Apothekensterben in Deutschland: Warum immer mehr lokale Apotheken schließen müssen
Nina WalterApothekensterben in Deutschland: Warum immer mehr lokale Apotheken schließen müssen
Apothekensterben in Deutschland: Zahl der Apotheken sinkt dramatisch
In den vergangenen zehn Jahren ist die Zahl der Apotheken in Deutschland stark zurückgegangen. Offizielle Statistiken zeigen einen Rückgang von 20.662 im Jahr 2013 auf 17.288 im Juli 2024 – und bis Ende 2025 werden weitere Schließungen erwartet. Wirtschaftlicher Druck, darunter nicht angepasste Gebühren und die Inflation, treiben viele Betreiber an den Rand der Insolvenz.
Die Debatte um das Apothekenversorgungsstärkungsgesetz hat sich zugespitzt, nachdem die gesundheitspolitische Sprecherin der Grünen, Paula Piechotta, Kritik geäußert hatte. Nun stellt ein lokaler Apotheker ihre Haltung in einem direkten Appell infrage.

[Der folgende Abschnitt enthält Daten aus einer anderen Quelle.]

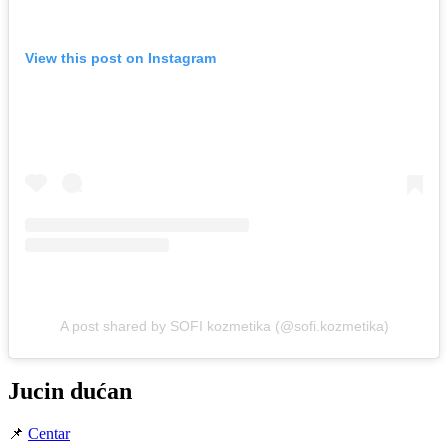
View this post on Instagram
A post shared by SOFI kozmetika (@sofi.kozmetika)
Jucin dućan
📌
Centar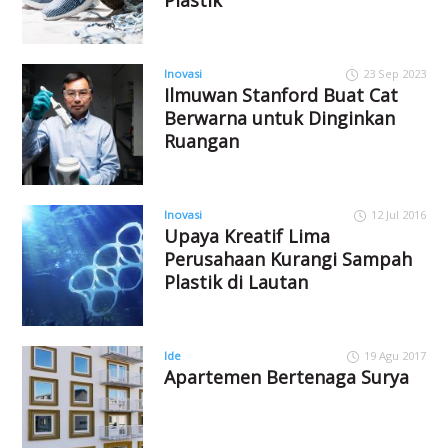
Inovasi
23 Sep 2023
Ilmuwan Stanford Buat Cat
Berwarna untuk Dinginkan
Ruangan
Inovasi
12 Jul 2016
Upaya Kreatif Lima
Perusahaan Kurangi Sampah
Plastik di Lautan
Ide
19 Agu 2017
Apartemen Bertenaga Surya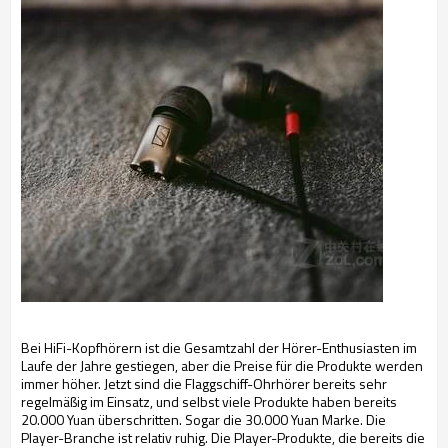
Bei HiFi-Kopfhörern ist die Gesamtzahl der Hörer-Enthusiasten im
Laufe der Jahre gestiegen, aber die Preise für die Produkte werden
immer höher. Jetzt sind die Flaggschiff-Ohrhörer bereits sehr
regelmäßig im Einsatz, und selbst viele Produkte haben bereits
20.000 Yuan überschritten. Sogar die 30.000 Yuan Marke. Die
Player-Branche ist relativ ruhig. Die Player-Produkte, die bereits die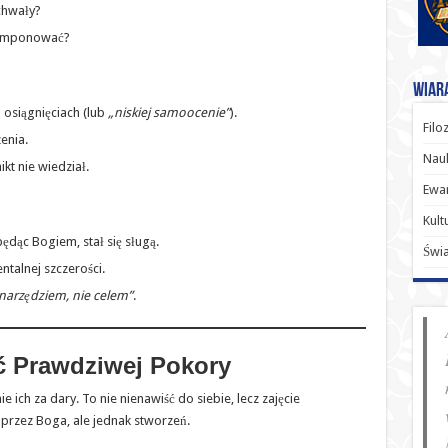
chwały?
imponować?
Wiara
 osiągnięciach (lub
„niskiej samoocenie”
).
Filo
enia.
Nauk
ikt nie wiedział.
Ewan
Kult
będąc Bogiem, stał się sługą.
Świ
ntalnej szczerości.
narzędziem, nie celem”
.
ć Prawdziwej Pokory
 ich za dary. To nie nienawiść do siebie, lecz zajęcie
przez Boga, ale jednak stworzeń.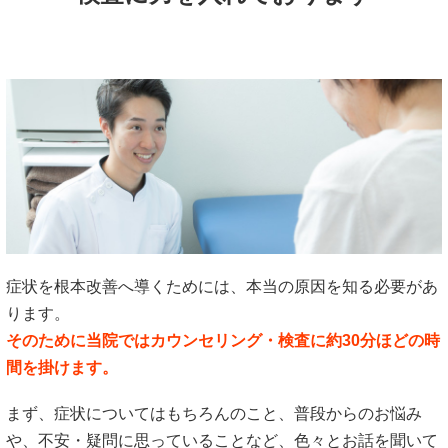
症状を根本改善へ導くためには、本当の原因を知る必要があ
ります。
そのために当院ではカウンセリング・検査に約30分ほどの時
間を掛けます。
まず、症状についてはもちろんのこと、普段からのお悩み
や、不安・疑問に思っていることなど、色々とお話を聞いて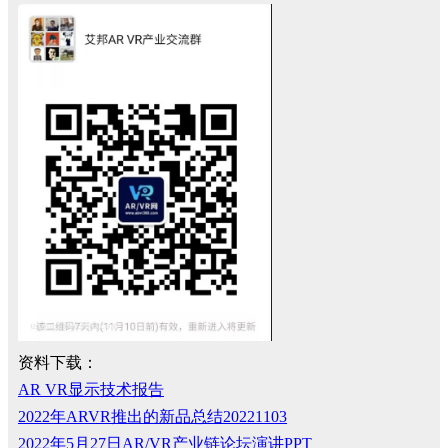
资料下载：
AR VR显示技术报告
2022年ARVR推出的新品总结20221103
2022年5月27日AR/VR产业链论坛演讲PPT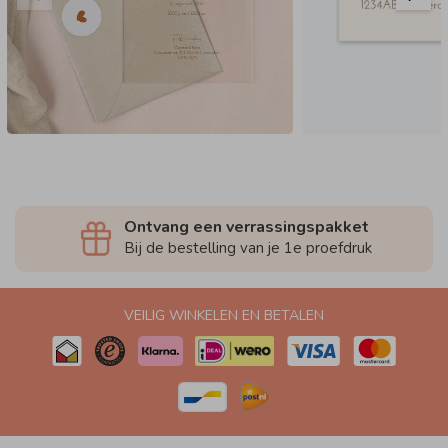
Ontvang een verrassingspakket
Bij de bestelling van je 1e proefdruk
VEILIG WINKELEN EN BETALEN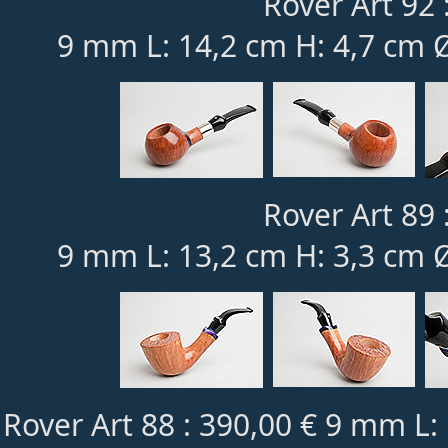
Rover Art 92 
9 mm L: 14,2 cm H: 4,7 cm 
Rover Art 89 
9 mm L: 13,2 cm H: 3,3 cm 
Rover Art 88 : 390,00 € 9 mm L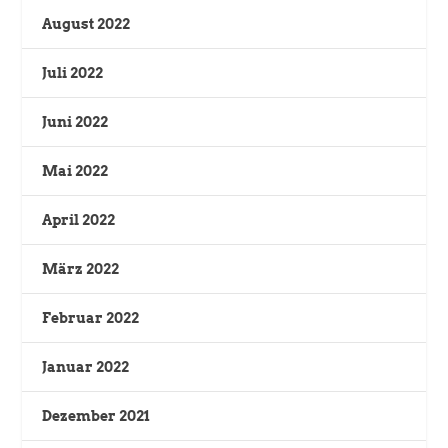
August 2022
Juli 2022
Juni 2022
Mai 2022
April 2022
März 2022
Februar 2022
Januar 2022
Dezember 2021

Zafer Arslan, Inhaber der Apotheke an der Post in Wermelskirchen, schrieb Piechotta eine E-Mail, in der er ihre Position zu ortsansässigen Apotheken hinterfragte. Er warf ihr vor, kleine Betriebe zu untergraben, während sie gleichzeitig große Pharmakonzerne oder ausländische Online-Apotheken zu bevorzugen scheine. Arslan wies darauf hin, dass Ärzte in den letzten Jahren mehrfach Gehaltserhöhungen erhalten hätten, ohne dass Piechotta ähnlichen Widerstand gezeigt hätte.

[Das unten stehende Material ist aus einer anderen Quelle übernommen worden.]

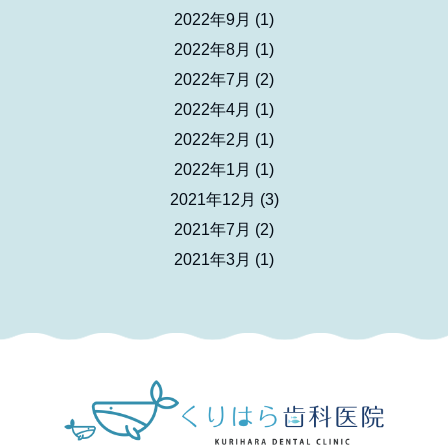
2022年9月
(1)
2022年8月
(1)
2022年7月
(2)
2022年4月
(1)
2022年2月
(1)
2022年1月
(1)
2021年12月
(3)
2021年7月
(2)
2021年3月
(1)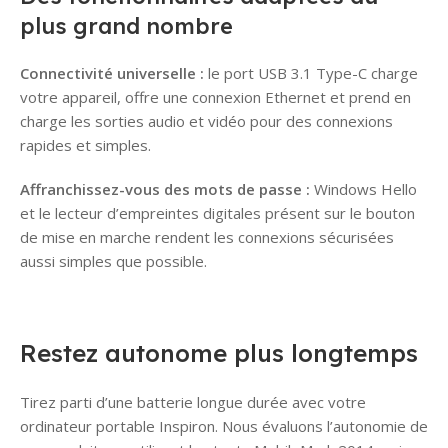
plus grand nombre
Connectivité universelle :
le port USB 3.1 Type-C charge
votre appareil, offre une connexion Ethernet et prend en
charge les sorties audio et vidéo pour des connexions
rapides et simples.
Affranchissez-vous des mots de passe :
Windows Hello
et le lecteur d’empreintes digitales présent sur le bouton
de mise en marche rendent les connexions sécurisées
aussi simples que possible.
Restez autonome plus longtemps
Tirez parti d’une batterie longue durée avec votre
ordinateur portable Inspiron. Nous évaluons l’autonomie de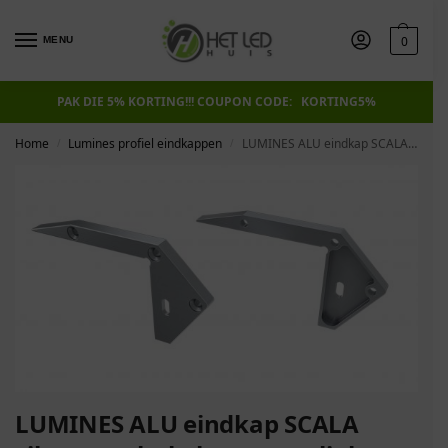
0
MENU
PAK DIE 5% KORTING!!! COUPON CODE: KORTING5%
Home
Lumines profiel eindkappen
LUMINES ALU eindkap SCALA zilveren schakels met gat links
/
/
LUMINES ALU eindkap SCALA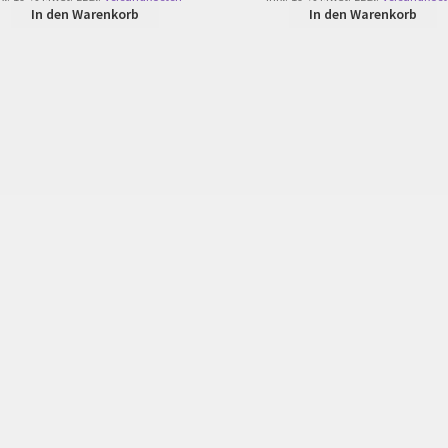
In den Warenkorb
In den Warenkorb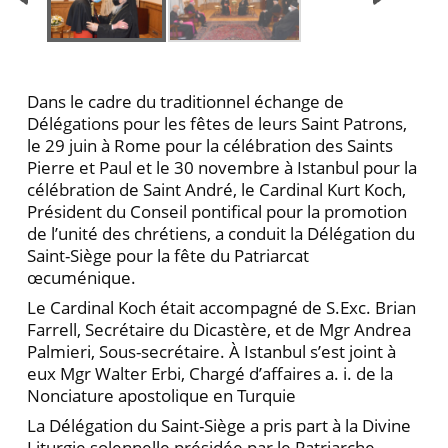
Dans le cadre du traditionnel échange de
Délégations pour les fêtes de leurs Saint Patrons,
le 29 juin à Rome pour la célébration des Saints
Pierre et Paul et le 30 novembre à Istanbul pour la
célébration de Saint André, le Cardinal Kurt Koch,
Président du Conseil pontifical pour la promotion
de l’unité des chrétiens, a conduit la Délégation du
Saint-Siège pour la fête du Patriarcat
œcuménique.
Le Cardinal Koch était accompagné de S.Exc. Brian
Farrell, Secrétaire du Dicastère, et de Mgr Andrea
Palmieri, Sous-secrétaire. À Istanbul s’est joint à
eux Mgr Walter Erbi, Chargé d’affaires a. i. de la
Nonciature apostolique en Turquie
La Délégation du Saint-Siège a pris part à la Divine
Liturgie solennelle présidée par le Patriarche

Bei der ersten Lesung des Apothekenversorgungsstärkungsgesetzes sprach sich Piechotta gegen eine pauschale Erhöhung der Festzuschläge aus. Sie argumentierte, dies würde vor allem großen, umsatzstarken Apotheken zugutekommen. Arslan entgegnete, dass viele unabhängige Apotheken aufgrund der wirtschaftlichen Belastung und fehlender automatischer Inflationsanpassungen der Gebühren ums Überleben kämpften.
Arslan betonte die unverzichtbare Rolle lokaler Apotheken bei der Arzneimittelversorgung, der persönlichen Beratung und der Abdeckung von Notdiensten. Er forderte eine sachliche, faktenbasierte Diskussion statt dessen, was er als pauschale Kritik am Berufsstand bezeichnete. Der Streit verdeutlicht die wachsenden Spannungen um die Zukunft des deutschen Apothekennetzes, während die Schließungswelle weiter anschwillt.

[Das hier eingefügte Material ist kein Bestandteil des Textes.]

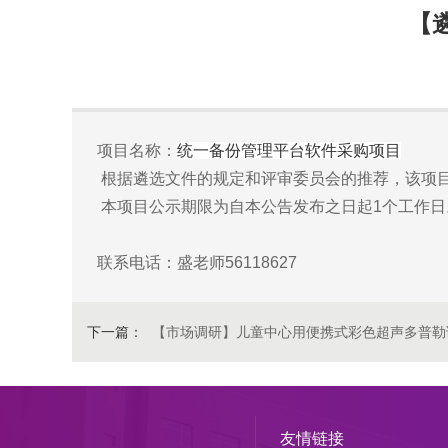
【
项目名称：
统一备份管理平台软件采购项目
根据遴选文件的规定和评审委员会的推荐，该项
本项目公示期限为自本公告发布之日起1个工作日
联系电话：盛老师56118627
下一篇：
【市场调研】儿童中心用便携式彩色超声多普勒
友情链接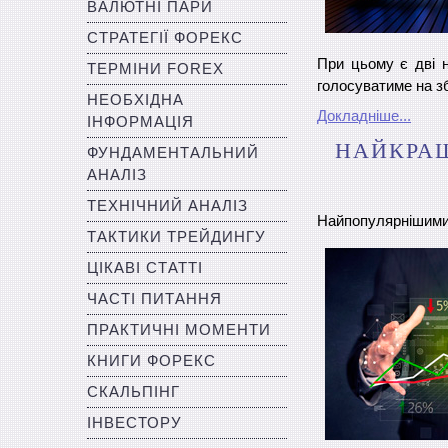
ВАЛЮТНІ ПАРИ
СТРАТЕГІЇ ФОРЕКС
При цьому є дві 
ТЕРМІНИ FOREX
голосуватиме на зб
НЕОБХІДНА
Докладніше...
ІНФОРМАЦІЯ
НАЙКРАЩ
ФУНДАМЕНТАЛЬНИЙ
АНАЛІЗ
ТЕХНІЧНИЙ АНАЛІЗ
Найпопулярнішими в
ТАКТИКИ ТРЕЙДИНГУ
ЦІКАВІ СТАТТІ
ЧАСТІ ПИТАННЯ
ПРАКТИЧНІ МОМЕНТИ
КНИГИ ФОРЕКС
СКАЛЬПІНГ
ІНВЕСТОРУ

Der Austausch zwischen Arslan und Piechotta erfolgt zu einer Zeit, in der die Branche mit anhaltenden finanziellen Herausforderungen konfrontiert ist. Ohne politische Kurskorrekturen drohen weitere Schließungen, die den Zugang zu lokalen Gesundheitsleistungen verschlechtern würden. Im Mittelpunkt der Debatte steht nun die Frage, ob Reformen kleine Apotheken stärken oder ihren Niedergang beschleunigen werden.